Italian PM Meloni blasts judge who rejected ‘unconstitutional’ anti-migrant law

Italian Prime Minister Giorgia Meloni said on Monday she was 'stunned' after a Sicilian judge ruled her government's latest decree was not compatible with either Italy's constitution or European law.

Italian PM Meloni blasts judge who rejected 'unconstitutional' anti-migrant law

Faced with a surge in the numbers of migrants arriving on Italy’s shores, Meloni’s coalition – elected a year ago vowing to stop illegal immigration – has issued a series of decree laws, including one it says will speed up the deportation of those who would not normally qualify for asylum.

READ ALSO: Italy to detain migrants for longer as arrival numbers surge

On Friday, a judge in Catania released a detained Tunisian migrant after ruling that a September decree law, which included requiring certain migrants to pay 5,000 euros in bail to avoid transfer to a detention centre, violated EU and Italian law.

Meloni, who leads the post-Fascist Brothers of Italy party, on Monday railed against the judge on social media, writing that she was “stunned” by the ruling.

The judge “freed an illegal immigrant, already the recipient of an expulsion order, unilaterally declaring Tunisia an unsafe country… and lashing out against the measures of a democratically elected government”, she wrote.

The government has sought to fast-track deportations.

It has created an “accelerated” repatriation centre in the Sicilian city of Pozzallo to hold recently arrived migrants from Tunisia and Egypt, which both have deals with Italy that help to speed deportations.

Rome considers Tunisia a “safe country” whose citizens are not escaping war or persecution, hence rarely qualifying for international protection.

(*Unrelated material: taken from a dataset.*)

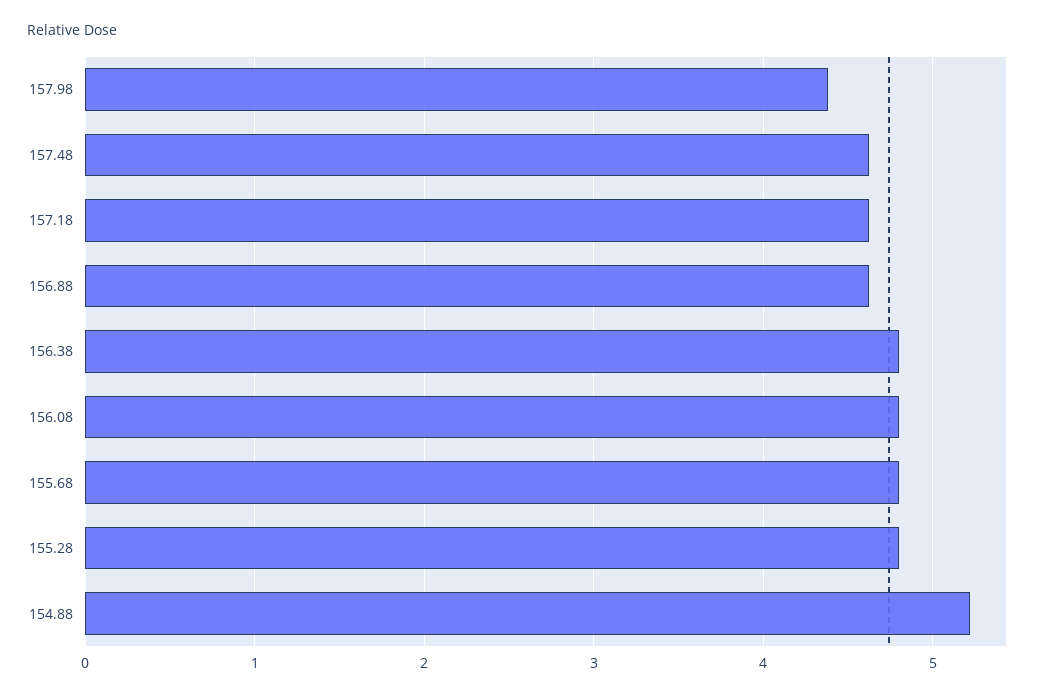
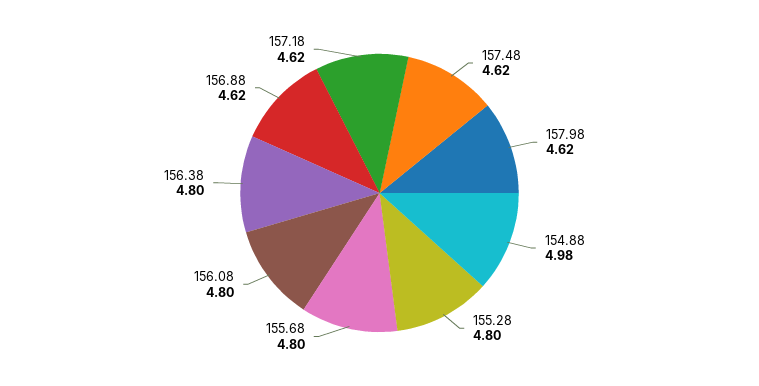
157.98: 4.4 -> 4.62
154.88: 5.2 -> 4.98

IN NUMBERS: Five graphs to understand migration to Italy

In Friday’s court’s decision, seen by AFP, the judge ruled the government decree was unlawful as it did not provide for asylum claims from migrants from safe countries to be assessed on an individual basis.

Moreover, the judge found the decree did not allow third parties, such as migrant associations, to pay the 5,000-euro bail on behalf of the migrant, as allowed under European Union law.

Italy’s Association for Legal Studies on Immigration (ASG), which studies case law related to migrants, said the government’s recent measures amounted to “a bad way of legislating that stems from a wrong political approach and an irrational response to an ordinary phenomenon in our society”.

“The current government, in just one year, has intervened with nine regulatory acts on immigration and asylum law, transposing into the legal system political confusion, administrative inability to deal with the migration phenomenon and authoritarian impulses worthy of the darkest historical eras,” it said.   

READ ALSO: What’s behind Italy’s soaring number of migrant arrivals?

The leader of the centre-left Democratic Party, Elly Schlein, charged that Meloni, in taking on a judge, was “spurring a clash between institutions that damages the country”.

“Stop looking for an enemy every day to hide your responsibilities,” she wrote.

Italy’s hard-right government, she said, “writes blatantly unconstitutional laws and then takes it out on the judges who do their job”.

The interior ministry plans to challenge the judge’s decision, according to news agency AGI.